Shutdown WinXP VM and Log off Windows‐7:
1. Shutdown WinXP VM: i. Close GNU Privacy Assistant (GPA) window and any other open terminal/window on WinXP
VM. Then Shutdown WinXP VM. 2. Close VMware workstation window. 3. Log‐off Windows 7.
Appendix A Name:‐ Lab instructor Email ID of the lab Instructor: ‐ firstname.lastname@example.org The Public Key of the Lab Instructor:‐ (Also on blackboard) ‐‐‐‐‐BEGIN PGP PUBLIC KEY BLOCK‐‐‐‐‐
Version: PGP Desktop 10.0.3 (Build 1)
‐‐‐‐‐END PGP PUBLIC KEY BLOCK‐‐‐‐‐
Appendix B Alternative Method to encrypt and decrypt files (instead of using the File Manager in GPA):‐
1. Right Click on the file to be encrypted or decrypted and select the Sign and encrypt option
from the context menu when you want to encrypt the file and Decrypt and verify from the context menu when you want to decrypt the file.
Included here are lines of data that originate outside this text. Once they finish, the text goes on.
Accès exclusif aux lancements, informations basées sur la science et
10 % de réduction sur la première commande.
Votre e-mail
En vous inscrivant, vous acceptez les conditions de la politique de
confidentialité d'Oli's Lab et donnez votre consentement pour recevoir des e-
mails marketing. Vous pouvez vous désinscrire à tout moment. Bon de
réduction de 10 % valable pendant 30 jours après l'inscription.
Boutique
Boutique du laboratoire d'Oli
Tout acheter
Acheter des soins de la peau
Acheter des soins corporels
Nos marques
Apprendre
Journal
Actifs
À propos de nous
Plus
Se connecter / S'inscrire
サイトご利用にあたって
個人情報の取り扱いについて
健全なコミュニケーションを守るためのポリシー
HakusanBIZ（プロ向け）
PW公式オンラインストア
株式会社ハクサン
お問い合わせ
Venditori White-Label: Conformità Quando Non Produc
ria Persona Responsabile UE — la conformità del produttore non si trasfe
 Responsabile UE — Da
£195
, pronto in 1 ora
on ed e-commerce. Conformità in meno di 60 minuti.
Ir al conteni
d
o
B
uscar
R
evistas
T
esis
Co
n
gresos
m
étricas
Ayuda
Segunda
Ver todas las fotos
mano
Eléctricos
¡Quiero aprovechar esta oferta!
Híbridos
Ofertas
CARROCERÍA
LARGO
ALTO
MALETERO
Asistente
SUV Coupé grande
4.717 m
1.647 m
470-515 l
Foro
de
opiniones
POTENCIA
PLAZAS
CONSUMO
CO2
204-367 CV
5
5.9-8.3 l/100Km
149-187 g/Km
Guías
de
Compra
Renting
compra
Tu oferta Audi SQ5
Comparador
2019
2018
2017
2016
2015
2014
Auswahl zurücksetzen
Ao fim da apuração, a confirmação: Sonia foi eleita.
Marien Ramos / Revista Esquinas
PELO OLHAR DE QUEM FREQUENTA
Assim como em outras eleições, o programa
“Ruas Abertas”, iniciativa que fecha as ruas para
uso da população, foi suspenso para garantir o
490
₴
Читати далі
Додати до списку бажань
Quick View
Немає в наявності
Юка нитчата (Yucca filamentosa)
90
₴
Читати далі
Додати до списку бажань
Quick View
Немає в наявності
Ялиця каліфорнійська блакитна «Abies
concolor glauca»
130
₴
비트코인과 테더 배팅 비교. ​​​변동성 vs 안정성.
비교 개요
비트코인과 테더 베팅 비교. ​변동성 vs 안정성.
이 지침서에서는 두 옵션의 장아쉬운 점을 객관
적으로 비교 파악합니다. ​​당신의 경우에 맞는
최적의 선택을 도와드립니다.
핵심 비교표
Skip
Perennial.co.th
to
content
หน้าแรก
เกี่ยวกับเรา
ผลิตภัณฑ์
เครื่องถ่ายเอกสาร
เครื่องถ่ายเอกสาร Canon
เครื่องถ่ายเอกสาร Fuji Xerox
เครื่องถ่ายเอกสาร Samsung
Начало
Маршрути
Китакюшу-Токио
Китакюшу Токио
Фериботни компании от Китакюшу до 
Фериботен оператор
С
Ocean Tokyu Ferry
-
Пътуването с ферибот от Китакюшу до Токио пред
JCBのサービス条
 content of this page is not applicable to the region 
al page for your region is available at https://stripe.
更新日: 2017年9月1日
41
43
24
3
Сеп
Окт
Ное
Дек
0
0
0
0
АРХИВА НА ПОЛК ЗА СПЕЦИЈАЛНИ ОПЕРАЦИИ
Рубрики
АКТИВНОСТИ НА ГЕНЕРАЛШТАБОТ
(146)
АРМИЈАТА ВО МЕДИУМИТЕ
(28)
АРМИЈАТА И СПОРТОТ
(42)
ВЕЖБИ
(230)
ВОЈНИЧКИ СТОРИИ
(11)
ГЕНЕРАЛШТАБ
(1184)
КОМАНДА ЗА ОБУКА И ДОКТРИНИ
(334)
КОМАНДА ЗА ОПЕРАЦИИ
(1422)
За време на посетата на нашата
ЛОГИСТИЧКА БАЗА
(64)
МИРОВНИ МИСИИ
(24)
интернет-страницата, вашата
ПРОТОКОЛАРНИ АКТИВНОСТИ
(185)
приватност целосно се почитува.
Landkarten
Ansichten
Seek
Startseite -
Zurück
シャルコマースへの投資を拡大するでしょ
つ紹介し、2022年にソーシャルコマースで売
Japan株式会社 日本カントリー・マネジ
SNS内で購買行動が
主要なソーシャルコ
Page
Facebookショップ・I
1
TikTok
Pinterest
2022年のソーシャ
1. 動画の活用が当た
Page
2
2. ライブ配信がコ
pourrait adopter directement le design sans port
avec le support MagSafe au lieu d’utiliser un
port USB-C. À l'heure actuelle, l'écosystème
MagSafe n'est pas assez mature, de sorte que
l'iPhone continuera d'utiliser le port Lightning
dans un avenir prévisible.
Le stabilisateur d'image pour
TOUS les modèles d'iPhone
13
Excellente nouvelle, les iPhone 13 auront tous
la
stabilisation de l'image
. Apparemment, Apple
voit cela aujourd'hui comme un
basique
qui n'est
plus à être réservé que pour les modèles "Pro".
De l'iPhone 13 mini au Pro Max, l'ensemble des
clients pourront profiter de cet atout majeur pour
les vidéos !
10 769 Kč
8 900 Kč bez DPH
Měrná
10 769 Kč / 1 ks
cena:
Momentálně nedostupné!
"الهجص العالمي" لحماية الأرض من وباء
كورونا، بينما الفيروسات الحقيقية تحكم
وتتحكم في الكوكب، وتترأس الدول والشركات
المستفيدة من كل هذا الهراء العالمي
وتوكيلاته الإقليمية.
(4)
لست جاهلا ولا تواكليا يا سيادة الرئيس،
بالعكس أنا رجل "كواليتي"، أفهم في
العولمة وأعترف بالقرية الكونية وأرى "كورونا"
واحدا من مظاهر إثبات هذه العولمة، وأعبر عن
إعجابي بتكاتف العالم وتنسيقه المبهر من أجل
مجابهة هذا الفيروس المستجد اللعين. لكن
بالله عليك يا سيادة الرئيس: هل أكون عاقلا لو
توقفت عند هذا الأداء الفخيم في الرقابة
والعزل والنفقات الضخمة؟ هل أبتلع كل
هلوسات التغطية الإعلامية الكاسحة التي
2. When you click on Sign and encrypt menu option to encrypt the file, the following screen appears:‐
Select the Encrypt option to encrypt the file and click the next button. You can check the Text output (ASCII armor) checkbox if you want. Doing so will save the file with an .asc extension and this file can be viewed using any text editor. Not selecting that option will save the file with a .gpg extension, which is the binary file and cannot be viewed with a text editor. On the next screen that appears select the public key of the person to whom you want to send the encrypted message and click the add button. Next, click the Encrypt button. The following screen will appear. Click on the Finish button to close the window.
3. When you click on Decrypt and verify menu option, the following screen appears:‐
Click on the Decrypt/Verify button. You can change the folder where the decrypted file will be stored by clicking the browse button next to the ‘Output folder’ field. Next, you will be asked to enter the passphrase to be able to decrypt the file. Your file will be decrypted and stored at the location you specified.